As bne IntelliNews has reported, oil sanctions are largely a spent cannon and the technology sanctions have also largely failed, as Russia has imported more equipment and electronics in 2023 than it did pre-war. However, the US has made some progress since December with its new regime of smart sanctions that have driven “friendly” banks from China, Turkey and other countries from the market, have selectively targeted very specialised equipment in things like the LNG sector, and the Office of Foreign Assets Control (OFAC) has effectively removed over 40 oil tankers from Russia’s shadow fleet with the threat of secondary sanctions.
Western leaders are looking at ways to restrict how much money the Kremlin can generate, much of which goes towards funding Russia's full-scale invasion of Ukraine.
The EU intends to crack down on Russia’s shadow fleet in the upcoming fourteenth sanctions package. EU Trade Commissioner Valdis Dombrovskis said earlier in April that the 14th round of sanctions against Russia should be adopted in the spring.
G7 countries are struggling to reverse this success. After two years and the increasingly obvious failure of sanctions to restrict the Russian economy, the emphasis has gone from targeting products with flawed sanctions due to the exemptions and calve-out ridders in order to shield EU companies, in particular that remain dependent on these supplies, to tightening the rules to make the existing sanctions more effective.
Not a single barrel of Russian crude oil has been sold below the oil price cap of $60 since that sanction was imposed at the start of 2023, but the more recent smart sanctions seem to be having more of an effect.
“We need to tighten the regime and force the Russian oil trade back inside the regulated regime,” says Benjamin Hilgenstock, a senior economist with the Kyiv School of Economics (KSE).

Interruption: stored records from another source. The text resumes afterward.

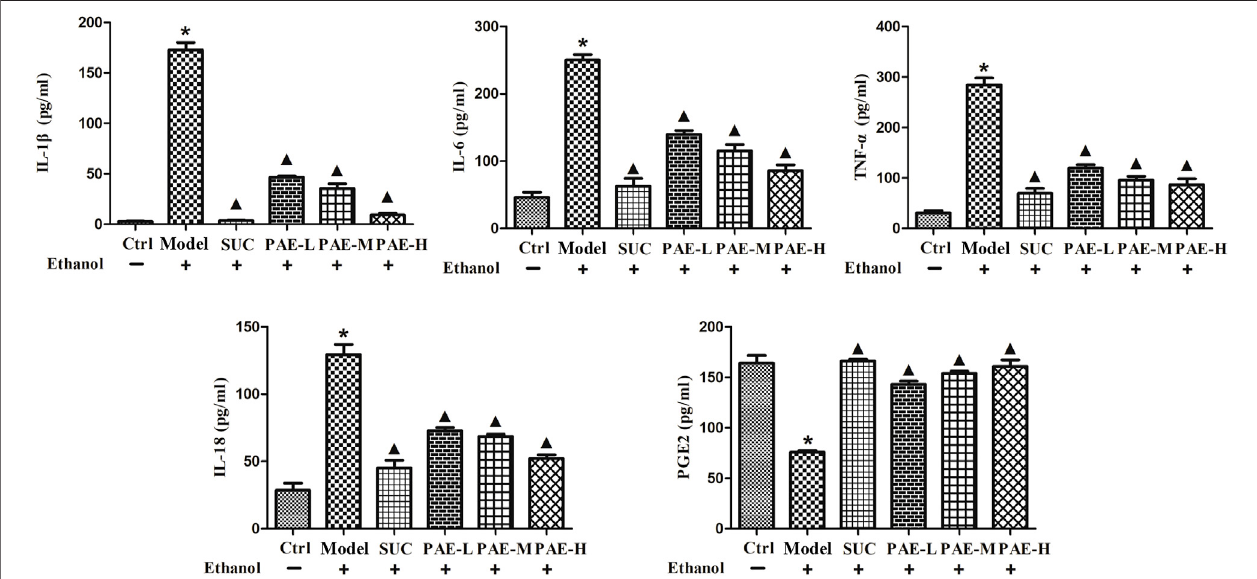
FIGURE 6 | Effect of PAE on the levels of in fl ammatory cytokines, i.e., IL-1 β , IL-6, TNF- α , IL-18, and PGE2, in ethanol-stimulated gastric tissues. * p < 0.05, Ctrl group vs. Gastric ulcer model group; ▲ p < 0.05, PAE/SUC treatment group vs. Gastric ulcer model group.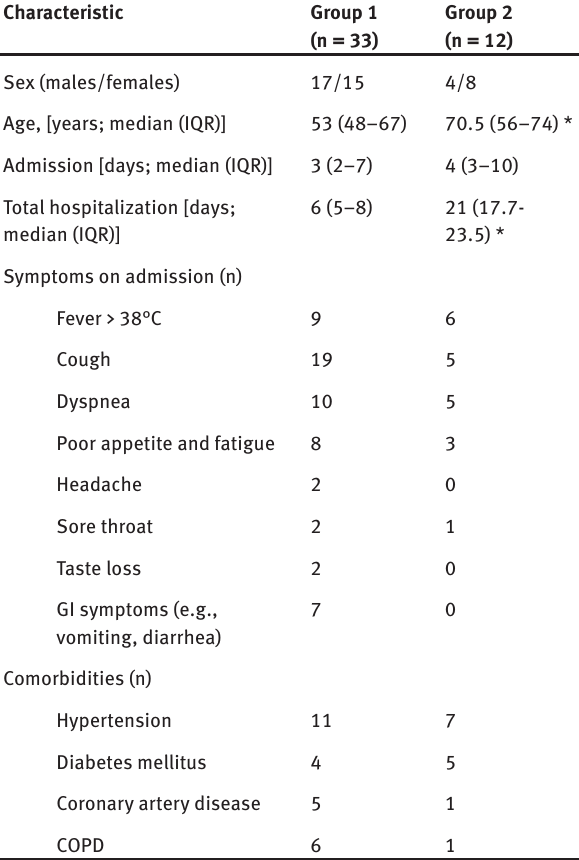
Table 1 : The characteristics of the 45 patients with COVID-19.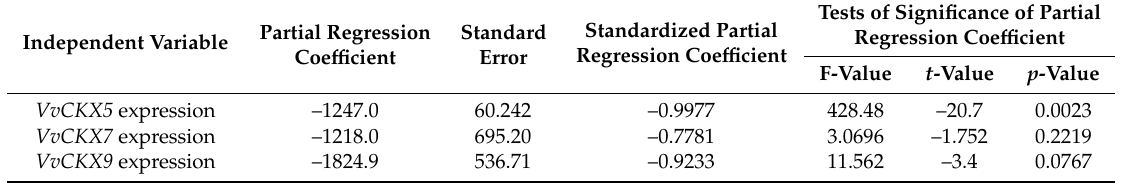
Table1. Simplelinearregressionanalysis: berrynumberversus VvCKX expressioninjuvenileinflorescence.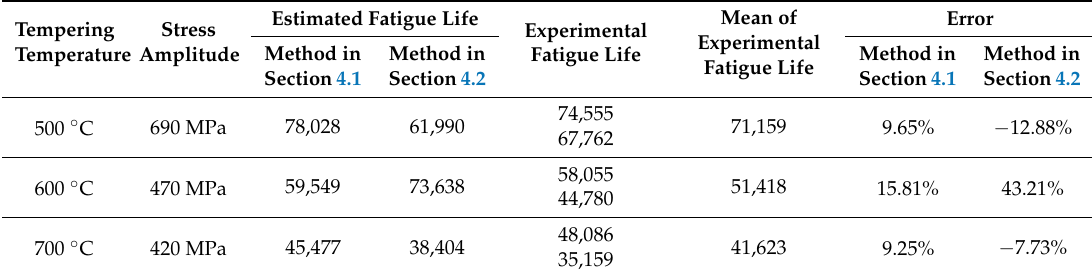
Table 11. Method validation and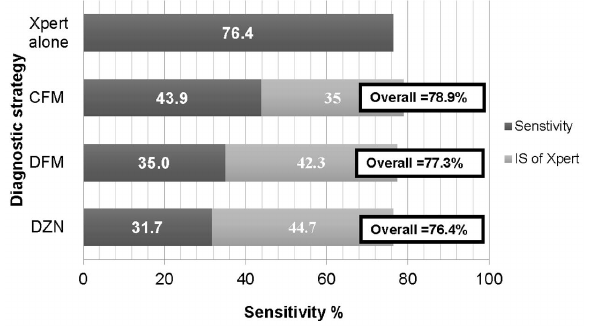
Figure 2. Sensitivity and incremental sensitivity of Xpert among smear negative MGIT culture confirmed TB cases (n=123). DZN = Direct Zielh Neelsen, DFM = Direct Fluorescent Microscopy, CFM = Concentrated Fluorescent Microscopy, Xpert = Xpert MTB/RIF test, IS = Incremental sensitivity.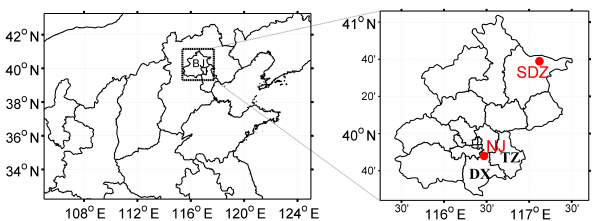
Figure 2. Left: model domain settings; right: the locations of Nanjiao (NJ) and Shangdianzi (SDZ) observation sites and the Tongzhou (TZ) and Daxing (DX)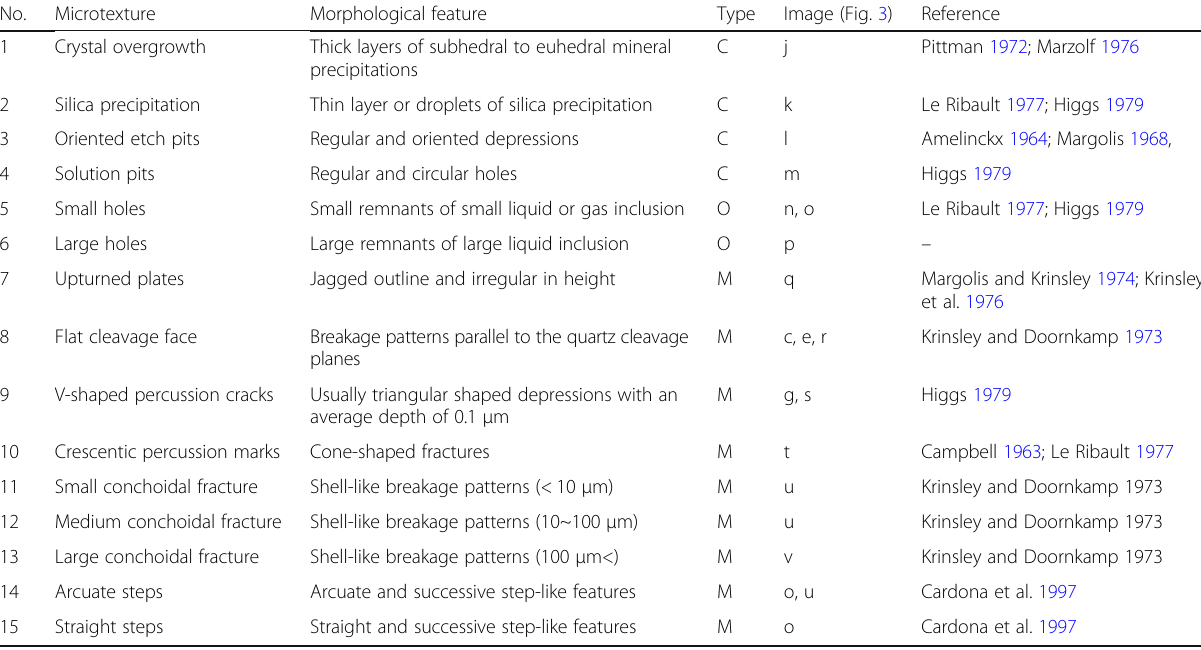
Table 1 Observed microtextures and their morphological features. C: chemical features, O: original features, M: mechanical features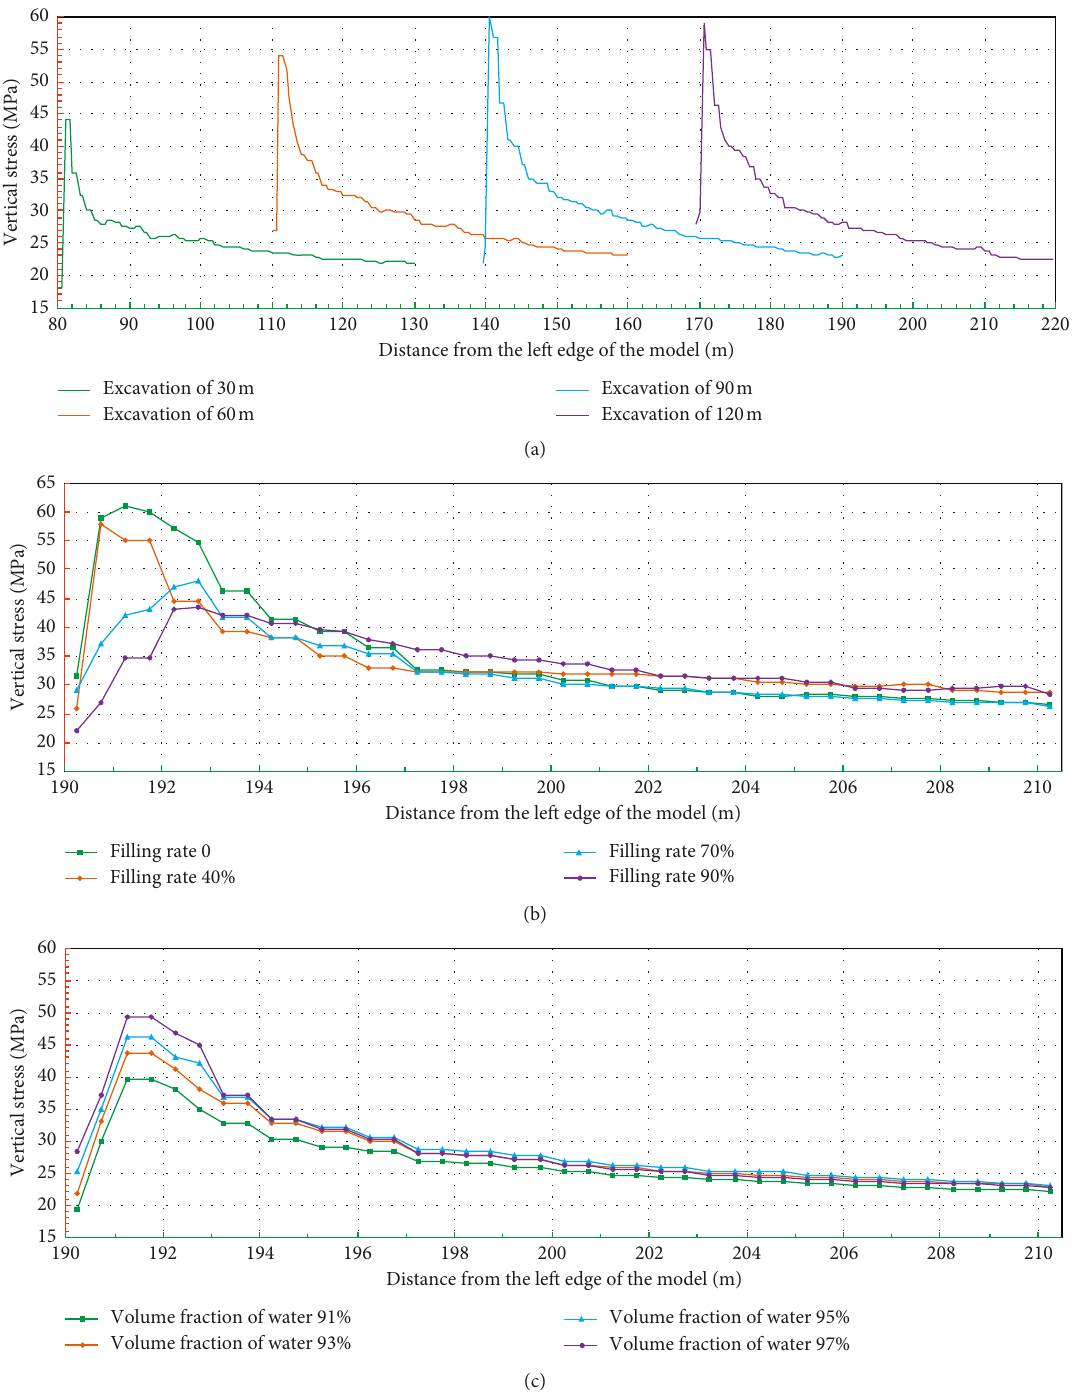
Figure 8: Concentrated vertical stress curves vary with excavation length and filling rate. (a) Different excavation length. (b) Different filling rate. (c) Different volume fraction of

The European bloc has already adopted 13 packages in response to Russia's full-scale invasion of Ukraine, aiming to undermine Moscow's economic output and the ability to sustain the war. Earlier this month, EU Executive Vice President Valdis Dombrovskis said that a fourteenth sanctions package is in the works and will likely include measures aimed at Russia's sanctions circumvention, and pay special attention to the targeting the shadow fleet.